Oireachtas Joint and Select Committees
Thursday, 13 June 2024
Joint Oireachtas Committee on the Implementation of the Good Friday Agreement
Women and Constitutional Change: Discussion (Resumed)
10:00 am
Ms Susan McCrory:
When we talk about a bill of rights, it has gone very quiet. It has not been talked about in 20 years. If you go up to the North and ask any generation or any age group if they know what a bill of rights means, they will not know. We know because it was around during our time and we were driving it forward. To look at a bill of rights, and I would say even the South could put their hands up too and ask would many people in my area know or understand the bill of rights? For me, it is a conversation right across schools, youth groups and community groups. Do you understand what a bill of rights is? Do you understand what rights are? Do you understand what gender rights are? That is where you need to actually start, at that base, and go right back down and say let us have the conversation on what rights are and move that conversation along. Before we ever get to a consultation process, have the conversation first.
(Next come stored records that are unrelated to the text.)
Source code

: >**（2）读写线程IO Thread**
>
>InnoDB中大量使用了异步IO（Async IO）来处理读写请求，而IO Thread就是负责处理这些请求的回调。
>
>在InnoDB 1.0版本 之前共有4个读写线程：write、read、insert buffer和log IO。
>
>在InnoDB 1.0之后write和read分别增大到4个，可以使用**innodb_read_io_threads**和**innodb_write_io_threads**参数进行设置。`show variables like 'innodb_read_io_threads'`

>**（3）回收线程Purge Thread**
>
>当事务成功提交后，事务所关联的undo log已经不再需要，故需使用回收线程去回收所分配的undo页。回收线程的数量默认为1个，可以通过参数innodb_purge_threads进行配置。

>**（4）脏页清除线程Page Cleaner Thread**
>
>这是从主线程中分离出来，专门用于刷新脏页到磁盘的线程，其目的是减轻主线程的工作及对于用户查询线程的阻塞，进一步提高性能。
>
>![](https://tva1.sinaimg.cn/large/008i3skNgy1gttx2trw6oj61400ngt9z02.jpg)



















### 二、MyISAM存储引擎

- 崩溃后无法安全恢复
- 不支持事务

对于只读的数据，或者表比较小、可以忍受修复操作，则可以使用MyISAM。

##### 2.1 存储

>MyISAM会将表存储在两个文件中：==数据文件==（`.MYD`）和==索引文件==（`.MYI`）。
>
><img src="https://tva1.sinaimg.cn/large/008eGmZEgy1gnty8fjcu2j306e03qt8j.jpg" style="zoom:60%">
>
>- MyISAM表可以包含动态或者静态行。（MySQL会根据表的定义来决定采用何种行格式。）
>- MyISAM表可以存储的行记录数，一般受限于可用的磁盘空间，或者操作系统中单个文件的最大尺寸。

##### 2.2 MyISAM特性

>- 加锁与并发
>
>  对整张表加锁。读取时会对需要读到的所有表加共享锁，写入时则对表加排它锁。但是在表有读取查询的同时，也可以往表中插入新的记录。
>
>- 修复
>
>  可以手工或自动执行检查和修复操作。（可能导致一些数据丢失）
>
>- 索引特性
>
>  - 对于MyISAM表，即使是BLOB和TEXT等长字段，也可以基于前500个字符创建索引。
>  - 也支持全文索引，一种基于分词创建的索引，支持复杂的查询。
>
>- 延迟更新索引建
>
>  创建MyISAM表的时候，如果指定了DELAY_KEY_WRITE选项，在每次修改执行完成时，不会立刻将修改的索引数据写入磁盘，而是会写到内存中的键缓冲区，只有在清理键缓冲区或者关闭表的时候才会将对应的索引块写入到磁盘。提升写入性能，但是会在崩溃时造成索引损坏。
In terms of intergenerational trauma, that is absolutely massive. In our community, we are facing intergenerational trauma that has been passed down to three generations and maybe four now. I look at west Belfast and I look at families I know because I grew up in west Belfast, in Ballymurphy, so if you want to talk conflict you could not be any closer to the conflict. I know from these families by watching them, watching their children and watching their children's children, that there are now high levels of suicide and high levels of prescription drug addiction. That is because of the intergenerational trauma. It is seen in the most deprived areas. It is sitting on the surface looking at you every day of the week. That is where we need to look at problems. How can we address them? How can we make life better for our future children?
I would even say I am guilty of intergenerational trauma. I do not want my children to leave west Belfast. I do not want them to move out of the area I am in. Should they move, I would ask where are you going? How far are you going? We are all victims in some shape or form. Some of us are a wee bit more healthy and able to cope and some of us are not.
In terms of that, there has to be something around mental health. I would say there has to be something around mental health on a shared island because it has crossed borders. It has crossed into both areas. We look at the Southern Government and we have to look at a way of working on more joined-up efforts on serious issues that we have.